#### [Records to process]
·····

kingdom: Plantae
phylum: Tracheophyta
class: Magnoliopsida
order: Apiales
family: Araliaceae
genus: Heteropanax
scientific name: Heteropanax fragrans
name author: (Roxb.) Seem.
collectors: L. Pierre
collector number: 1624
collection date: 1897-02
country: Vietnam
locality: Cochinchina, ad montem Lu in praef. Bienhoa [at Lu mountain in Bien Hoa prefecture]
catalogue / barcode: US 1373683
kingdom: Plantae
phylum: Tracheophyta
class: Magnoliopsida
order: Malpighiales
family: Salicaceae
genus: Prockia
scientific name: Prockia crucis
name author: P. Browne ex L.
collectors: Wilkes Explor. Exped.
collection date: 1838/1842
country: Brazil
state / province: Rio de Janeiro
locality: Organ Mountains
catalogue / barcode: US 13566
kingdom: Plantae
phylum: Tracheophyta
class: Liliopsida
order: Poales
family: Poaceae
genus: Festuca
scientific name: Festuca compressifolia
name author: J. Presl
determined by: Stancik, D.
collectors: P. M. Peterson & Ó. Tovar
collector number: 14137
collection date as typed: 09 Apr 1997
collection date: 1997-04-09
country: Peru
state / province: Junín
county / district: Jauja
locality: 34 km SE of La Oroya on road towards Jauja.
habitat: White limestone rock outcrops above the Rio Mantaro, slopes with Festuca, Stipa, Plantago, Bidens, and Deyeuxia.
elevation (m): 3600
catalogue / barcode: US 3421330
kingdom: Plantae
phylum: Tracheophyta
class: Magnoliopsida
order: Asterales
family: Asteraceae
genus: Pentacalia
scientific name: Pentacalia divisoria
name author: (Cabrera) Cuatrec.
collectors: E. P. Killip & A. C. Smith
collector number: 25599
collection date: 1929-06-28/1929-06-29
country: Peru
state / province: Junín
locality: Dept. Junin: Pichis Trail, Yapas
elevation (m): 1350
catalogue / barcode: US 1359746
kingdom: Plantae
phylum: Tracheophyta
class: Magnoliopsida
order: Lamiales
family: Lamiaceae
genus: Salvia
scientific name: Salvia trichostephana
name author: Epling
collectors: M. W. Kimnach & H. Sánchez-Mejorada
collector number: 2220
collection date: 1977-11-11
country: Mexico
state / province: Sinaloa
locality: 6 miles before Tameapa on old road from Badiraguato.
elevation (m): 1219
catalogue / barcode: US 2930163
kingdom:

·····

#### [What you should do]
Update the listing above by changing every instance of "locality" to "site", and leave all other text unchanged.

#### [Solution for this exercise]
kingdom: Plantae
phylum: Tracheophyta
class: Magnoliopsida
order: Apiales
family: Araliaceae
genus: Heteropanax
scientific name: Heteropanax fragrans
name author: (Roxb.) Seem.
collectors: L. Pierre
collector number: 1624
collection date: 1897-02
country: Vietnam
site: Cochinchina, ad montem Lu in praef. Bienhoa [at Lu mountain in Bien Hoa prefecture]
catalogue / barcode: US 1373683
kingdom: Plantae
phylum: Tracheophyta
class: Magnoliopsida
order: Malpighiales
family: Salicaceae
genus: Prockia
scientific name: Prockia crucis
name author: P. Browne ex L.
collectors: Wilkes Explor. Exped.
collection date: 1838/1842
country: Brazil
state / province: Rio de Janeiro
site: Organ Mountains
catalogue / barcode: US 13566
kingdom: Plantae
phylum: Tracheophyta
class: Liliopsida
order: Poales
family: Poaceae
genus: Festuca
scientific name: Festuca compressifolia
name author: J. Presl
determined by: Stancik, D.
collectors: P. M. Peterson & Ó. Tovar
collector number: 14137
collection date as typed: 09 Apr 1997
collection date: 1997-04-09
country: Peru
state / province: Junín
county / district: Jauja
site: 34 km SE of La Oroya on road towards Jauja.
habitat: White limestone rock outcrops above the Rio Mantaro, slopes with Festuca, Stipa, Plantago, Bidens, and Deyeuxia.
elevation (m): 3600
catalogue / barcode: US 3421330
kingdom: Plantae
phylum: Tracheophyta
class: Magnoliopsida
order: Asterales
family: Asteraceae
genus: Pentacalia
scientific name: Pentacalia divisoria
name author: (Cabrera) Cuatrec.
collectors: E. P. Killip & A. C. Smith
collector number: 25599
collection date: 1929-06-28/1929-06-29
country: Peru
state / province: Junín
site: Dept. Junin: Pichis Trail, Yapas
elevation (m): 1350
catalogue / barcode: US 1359746
kingdom: Plantae
phylum: Tracheophyta
class: Magnoliopsida
order: Lamiales
family: Lamiaceae
genus: Salvia
scientific name: Salvia trichostephana
name author: Epling
collectors: M. W. Kimnach & H. Sánchez-Mejorada
collector number: 2220
collection date: 1977-11-11
country: Mexico
state / province: Sinaloa
site: 6 miles before Tameapa on old road from Badiraguato.
elevation (m): 1219
catalogue / barcode: US 2930163
kingdom:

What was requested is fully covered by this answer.